Repeat the whole listing exactly, leaving nothing out.

(Available data)

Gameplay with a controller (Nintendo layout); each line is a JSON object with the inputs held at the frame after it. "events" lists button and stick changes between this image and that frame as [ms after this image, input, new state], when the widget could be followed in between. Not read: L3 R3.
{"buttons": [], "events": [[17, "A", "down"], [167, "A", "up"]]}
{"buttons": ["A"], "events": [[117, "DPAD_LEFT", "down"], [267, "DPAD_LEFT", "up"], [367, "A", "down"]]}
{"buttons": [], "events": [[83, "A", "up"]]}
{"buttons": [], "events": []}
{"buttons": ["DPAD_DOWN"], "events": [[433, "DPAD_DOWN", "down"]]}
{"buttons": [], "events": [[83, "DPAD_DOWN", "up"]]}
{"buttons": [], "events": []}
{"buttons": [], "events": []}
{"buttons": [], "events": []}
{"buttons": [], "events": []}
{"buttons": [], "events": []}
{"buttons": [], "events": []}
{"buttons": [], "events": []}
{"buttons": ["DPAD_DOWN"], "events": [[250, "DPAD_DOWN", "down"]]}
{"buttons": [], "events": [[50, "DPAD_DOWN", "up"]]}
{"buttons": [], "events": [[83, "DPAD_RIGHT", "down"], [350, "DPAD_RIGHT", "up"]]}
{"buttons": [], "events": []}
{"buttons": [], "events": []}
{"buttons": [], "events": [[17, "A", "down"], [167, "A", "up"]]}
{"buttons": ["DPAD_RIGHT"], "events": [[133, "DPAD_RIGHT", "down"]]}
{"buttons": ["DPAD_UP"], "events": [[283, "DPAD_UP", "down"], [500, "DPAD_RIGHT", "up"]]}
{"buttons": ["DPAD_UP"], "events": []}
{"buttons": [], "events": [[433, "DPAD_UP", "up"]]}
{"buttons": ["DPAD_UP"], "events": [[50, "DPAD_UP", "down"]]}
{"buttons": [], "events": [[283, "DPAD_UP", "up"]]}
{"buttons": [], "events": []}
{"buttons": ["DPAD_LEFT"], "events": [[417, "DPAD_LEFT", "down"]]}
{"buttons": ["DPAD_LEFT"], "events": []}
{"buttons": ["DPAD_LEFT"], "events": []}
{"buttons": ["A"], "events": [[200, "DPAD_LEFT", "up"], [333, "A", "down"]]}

(End Available data)

### Expected output:
Gameplay with a controller (Nintendo layout); each line is a JSON object with the inputs held at the frame after it. "events" lists button and stick changes between this image and that frame as [ms after this image, input, new state], when the widget could be followed in between. Not read: L3 R3.
{"buttons": [], "events": [[17, "A", "down"], [167, "A", "up"]]}
{"buttons": ["A"], "events": [[117, "DPAD_LEFT", "down"], [267, "DPAD_LEFT", "up"], [367, "A", "down"]]}
{"buttons": [], "events": [[83, "A", "up"]]}
{"buttons": [], "events": []}
{"buttons": ["DPAD_DOWN"], "events": [[433, "DPAD_DOWN", "down"]]}
{"buttons": [], "events": [[83, "DPAD_DOWN", "up"]]}
{"buttons": [], "events": []}
{"buttons": [], "events": []}
{"buttons": [], "events": []}
{"buttons": [], "events": []}
{"buttons": [], "events": []}
{"buttons": [], "events": []}
{"buttons": [], "events": []}
{"buttons": ["DPAD_DOWN"], "events": [[250, "DPAD_DOWN", "down"]]}
{"buttons": [], "events": [[50, "DPAD_DOWN", "up"]]}
{"buttons": [], "events": [[83, "DPAD_RIGHT", "down"], [350, "DPAD_RIGHT", "up"]]}
{"buttons": [], "events": []}
{"buttons": [], "events": []}
{"buttons": [], "events": [[17, "A", "down"], [167, "A", "up"]]}
{"buttons": ["DPAD_RIGHT"], "events": [[133, "DPAD_RIGHT", "down"]]}
{"buttons": ["DPAD_UP"], "events": [[283, "DPAD_UP", "down"], [500, "DPAD_RIGHT", "up"]]}
{"buttons": ["DPAD_UP"], "events": []}
{"buttons": [], "events": [[433, "DPAD_UP", "up"]]}
{"buttons": ["DPAD_UP"], "events": [[50, "DPAD_UP", "down"]]}
{"buttons": [], "events": [[283, "DPAD_UP", "up"]]}
{"buttons": [], "events": []}
{"buttons": ["DPAD_LEFT"], "events": [[417, "DPAD_LEFT", "down"]]}
{"buttons": ["DPAD_LEFT"], "events": []}
{"buttons": ["DPAD_LEFT"], "events": []}
{"buttons": ["A"], "events": [[200, "DPAD_LEFT", "up"], [333, "A", "down"]]}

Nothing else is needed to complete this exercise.